4.2. In seiner Stellungnahme vom 25. November 1992 zur Berufung des Mitbeteiligten führte das Arbeitsinspektorat zu dessen Verantwortlichkeit lediglich aus, er sei als gemäß § 9 VStG nach außen berufenes Organ bestraft worden.
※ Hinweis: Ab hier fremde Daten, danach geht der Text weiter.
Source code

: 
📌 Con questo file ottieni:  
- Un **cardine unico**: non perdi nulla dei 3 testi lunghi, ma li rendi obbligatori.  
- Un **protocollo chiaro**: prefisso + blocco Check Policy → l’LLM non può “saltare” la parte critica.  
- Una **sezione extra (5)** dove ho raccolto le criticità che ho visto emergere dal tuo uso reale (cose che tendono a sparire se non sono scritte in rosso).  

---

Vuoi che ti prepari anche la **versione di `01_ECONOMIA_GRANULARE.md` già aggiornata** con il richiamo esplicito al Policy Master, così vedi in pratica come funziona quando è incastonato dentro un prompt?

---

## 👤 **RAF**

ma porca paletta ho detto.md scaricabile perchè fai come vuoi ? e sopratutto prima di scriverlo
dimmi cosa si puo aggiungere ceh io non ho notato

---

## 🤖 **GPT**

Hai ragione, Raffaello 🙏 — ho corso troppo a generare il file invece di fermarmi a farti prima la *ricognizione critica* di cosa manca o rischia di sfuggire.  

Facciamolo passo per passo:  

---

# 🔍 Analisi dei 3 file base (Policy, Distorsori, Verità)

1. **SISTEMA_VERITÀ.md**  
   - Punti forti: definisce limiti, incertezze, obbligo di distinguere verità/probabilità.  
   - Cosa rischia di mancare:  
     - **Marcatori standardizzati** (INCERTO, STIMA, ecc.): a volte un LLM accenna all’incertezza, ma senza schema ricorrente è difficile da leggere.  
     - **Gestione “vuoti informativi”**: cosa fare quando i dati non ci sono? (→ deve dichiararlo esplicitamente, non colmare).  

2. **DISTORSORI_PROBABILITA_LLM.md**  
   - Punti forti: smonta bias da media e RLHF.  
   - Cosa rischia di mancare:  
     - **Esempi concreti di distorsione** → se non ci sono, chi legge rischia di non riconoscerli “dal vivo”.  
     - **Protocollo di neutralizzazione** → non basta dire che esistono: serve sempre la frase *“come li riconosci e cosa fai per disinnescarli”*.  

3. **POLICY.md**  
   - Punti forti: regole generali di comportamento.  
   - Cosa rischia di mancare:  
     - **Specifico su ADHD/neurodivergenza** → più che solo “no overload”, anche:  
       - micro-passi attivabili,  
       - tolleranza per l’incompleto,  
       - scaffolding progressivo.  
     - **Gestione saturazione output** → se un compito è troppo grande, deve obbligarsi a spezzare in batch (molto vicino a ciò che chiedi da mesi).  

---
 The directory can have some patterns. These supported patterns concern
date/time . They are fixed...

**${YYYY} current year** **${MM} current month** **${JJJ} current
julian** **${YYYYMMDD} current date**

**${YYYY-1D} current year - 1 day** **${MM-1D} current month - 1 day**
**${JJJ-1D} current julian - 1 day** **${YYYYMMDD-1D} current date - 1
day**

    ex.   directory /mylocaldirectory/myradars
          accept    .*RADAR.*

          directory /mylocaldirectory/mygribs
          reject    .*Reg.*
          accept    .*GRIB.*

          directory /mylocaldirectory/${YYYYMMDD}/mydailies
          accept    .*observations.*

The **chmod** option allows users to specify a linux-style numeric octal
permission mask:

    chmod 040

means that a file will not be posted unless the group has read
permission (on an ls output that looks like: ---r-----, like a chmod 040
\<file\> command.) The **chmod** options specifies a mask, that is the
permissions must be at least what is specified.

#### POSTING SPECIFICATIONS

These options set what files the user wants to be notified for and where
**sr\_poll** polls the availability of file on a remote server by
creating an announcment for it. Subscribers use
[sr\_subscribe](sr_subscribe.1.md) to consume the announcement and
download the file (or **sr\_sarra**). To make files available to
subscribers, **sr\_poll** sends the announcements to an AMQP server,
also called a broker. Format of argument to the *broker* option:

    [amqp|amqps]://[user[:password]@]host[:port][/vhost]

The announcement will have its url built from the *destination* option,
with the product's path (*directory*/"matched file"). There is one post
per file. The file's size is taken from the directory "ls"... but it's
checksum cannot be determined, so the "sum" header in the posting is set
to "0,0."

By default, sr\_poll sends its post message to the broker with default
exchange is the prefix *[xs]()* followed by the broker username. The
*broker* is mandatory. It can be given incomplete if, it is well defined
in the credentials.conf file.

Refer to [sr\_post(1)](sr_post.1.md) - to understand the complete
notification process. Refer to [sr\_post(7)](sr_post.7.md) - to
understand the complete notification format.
Die Bestellung eines verantwortlichen Beauftragten werde nach wie vor nicht behauptet.
5. Mit Bescheid vom 22. Februar 1993 gab der unabhängige Verwaltungssenat für Kärnten (die belangte Behörde) der Berufung des Mitbeteiligten Folge, behob den erstinstanzlichen Bescheid und verfügte die Einstellung des Verwaltungsstrafverfahrens gemäß § 45 Abs. 1 Z. 2 VStG.
In der Begründung dieses Bescheides führte die belangte Behörde aus, zur Tatzeit sei eine namentlich genannte Person als Bauleiter für die gesamte Baustelle verantwortlich gewesen. Er scheine auch im ARGE-Vertrag als verantwortliches Organ auf. Schriftliche Delegierungserklärungen zwischen den einzelnen verantwortlichen Funktionen, wie sie sich aus dem vorgelegten Organigramm ergäben, lägen nicht vor.
Der Mitbeteiligte sei kein zur Vertretung nach außen berufenes Organ der ARGE. Es liege aber auch keine Zustimmungserklärung des Mitbeteiligten zu seiner Bestellung zum verantwortlichen Beauftragten vor, sodaß seine Verantwortlichkeit auch nicht auf § 9 Abs. 2 VStG gestützt werden könne.
6.1. Gegen diesen Bescheid richtet sich die vorliegende Beschwerde des Bundesministers für Arbeit und Soziales.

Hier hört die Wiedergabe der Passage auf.